Cela commence par une situation toute bête, toute quotidienne: le besoin de m'isoler au bureau, auquel cas je risquerais fort bien de commettre un crime (de préférence sur les autorités en vigueur) et cela nous sommes d'accord, c'est un coup à me faire virer (au minimum).
J'ai donc ressorti mon MP3, la musique ayant ce pouvoir de m'emmener loin loin loin tout en faisant cependant mon petit travail de salariée.
Mon lecteur dormant sous la poussière depuis quelques années, j'ai redécouvert certains titres que j'y avais déposé.
Deux notes suffirent à me renvoyer à de vieux sourires, aux anecdotes passées, des petites choses, des petits riens au goût de bonbons.

Tu dois connaître cela Lecteur, une musique, un parfum qui te transporte des années en arrière... Un film peut être?
J'ai cela aussi, un film/mémoire: l'autre jour nous avons passé Les Goonies aux enfants. Te rappelles-tu Les Goonies? Tu sais bien... avec Sinok, le seul super moche adoré à l'unanimité par les gamins... De toute façon si tu me réponds non je ne te croirais pas.
Comme je l'adorais ce film... Comme voir mes enfants absorbés dans l'extraordinaire histoire de cette bande de mômes (qui n'en sont plus depuis belle lurette, nous vieillissons ami Lecteur, nous vieillissons...) qui crient, jurent et rient m'a ramenée à la mienne d'enfance... Ô combien j'ai aimé ce bond dans le passé, à me remémorer mes propres aventures, la famille de copains qui s'était formée naturellement dans notre quartier de village, les plus grands veillant sur les petits, les initiant aux gentilles bêtises, les défendant des "autres". Les "autres" étant le reste du monde mais surtout, surtout les gamins du lotissement d'en dessous qui venaient régulièrement chercher les ennuis.
Elle était chouette ma famille de copains, il y avait mon grand-frère d'abord et j'étais fière d'être de sa bande.
Il y avait son homonyme (qui d'ailleurs m'avait arnaquée en m'échangeant des portes-clef bien pourris).
Il y avait Cyril aussi, le blondinet qui était décrit par tous comme étant mon amoureux, ce qui était faux!
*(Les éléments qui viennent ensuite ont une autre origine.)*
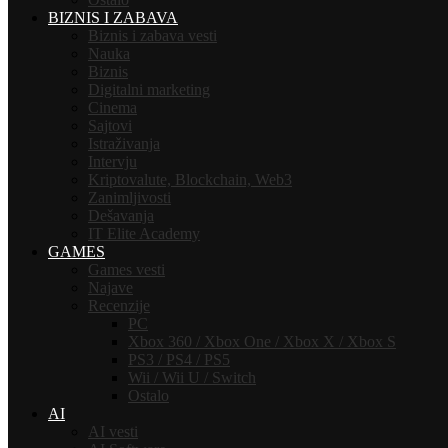
BIZNIS I ZABAVA
Biznis i zabava vesti
Nauka
Biznis
Digitalni marketing
Cinema
Sajtovi
Istraživanja
Intervju
Kriptovalute, Blockchain, Web3
Zanimljivosti
Dešavanja
IT Elite Academy
GAMES
Games vesti
Najave
Recenzije
PC
Xbox 360 / Xbox One / Xbox X / Xbox S
PS3 / PS4 / PS5
Wii / Wii U / Switch
Ostalo
AI
AI vesti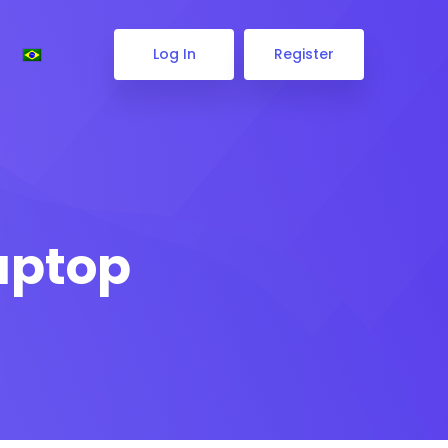
Log In
Register
aptop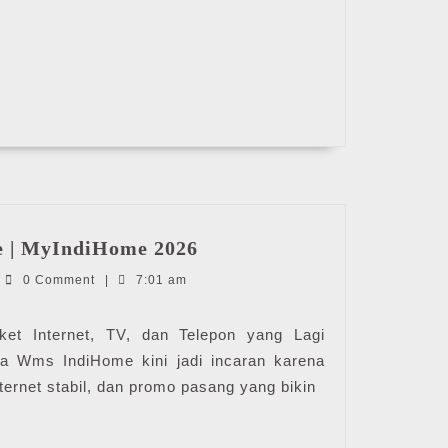
Harga
 | MyIndiHome 2026
Wms
ndiHome
0 Comment
|
7:01 am
IndiHome
|
MyIndiHome
t Internet, TV, dan Telepon yang Lagi
2026
a Wms IndiHome kini jadi incaran karena
internet stabil, dan promo pasang yang bikin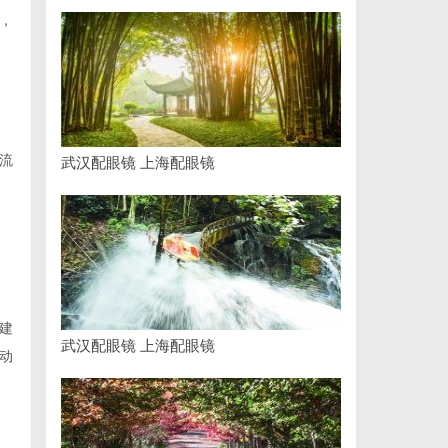
，
流
武汉配眼镜 上海配眼镜
建
武汉配眼镜 上海配眼镜
动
Mais c'est vrai que l'on en en a passé des heures lui et moi à construire des vaisseaux de Legos ou des cabanes derrière sa maison (voui, j'étais un brin garçon manqué), je me demande ce qu'il est devenu...
Il y avait Stéphane pour qui j'avais le béguin, c'était un grand, un vrai, qui s'absentait la semaine pour ses études et passait du temps avec nous le week-end. Il était gentil Stéphane, il était patient avec nous, les petits.
Il y avait Mandarine bien sur, mon acolyte de toujours, ma belle-soeur Grosse adorée avec qui j'ai usé le bitume sur mes patins à roulettes.
Il y avait Marlène à qui l'on volait en douce des groseilles dans son jardin. Nous n'étions pas gentilles: nous jouions avec elle simplement pour avoir accès à sa balançoire (bouhouuuu les méchantes! Oui, mais elle avait tendance à être assez insupportable comme fille d'abord, et puis heu... ok tu as raison Lecteur, nous étions méchantes).
Il y avait Tomato-Ketchup qui m'a coursée plus d'une fois pour m'être foutue de sa poire (il semblerait que j'ai toujours été une chieuse).
Il y avait Jean-Luc, qui m'énervait un peu pour être le grand copain de MA Mandarine (moi jalouse??).
Il y avait Céline et Benjamin, Annabelle et Jérôme, Marc et Denis, les jumelles...
Et il y avait l'Homme. L'Homme qui n'était qu'un enfant, avec son petit côté couillon et timide, ses cheveux un peu trop longs et son super vélo (avec roues pleines et calles-pieds, imagine c'te chance!) à l'arrière duquel j'adorais monter. L'Homme... c'était lui mon amoureux.
Et on en a célébré des mardis-gras dans la rue, on en a fait des descentes de luges dans le pré au bout du quartier, on s'en est levé des gadins à vélo (j'ai un souvenir cuisant qui m'a valu quelques points de suture), on s'en est écorché des genoux sur le goudron... on a rigolé, pleuré, on s'est battus, c'était chouette!
Et puis j'ai eu neuf ans, il y a eu le déménagement et tout le reste.
N'empêche... ces années là, ce sont mes belles années, celles dans lesquelles je puise lorsque j'ai besoin de me "fabriquer du courage"*.

Et toi Lecteur? Elles ont quel parfum tes madeleines?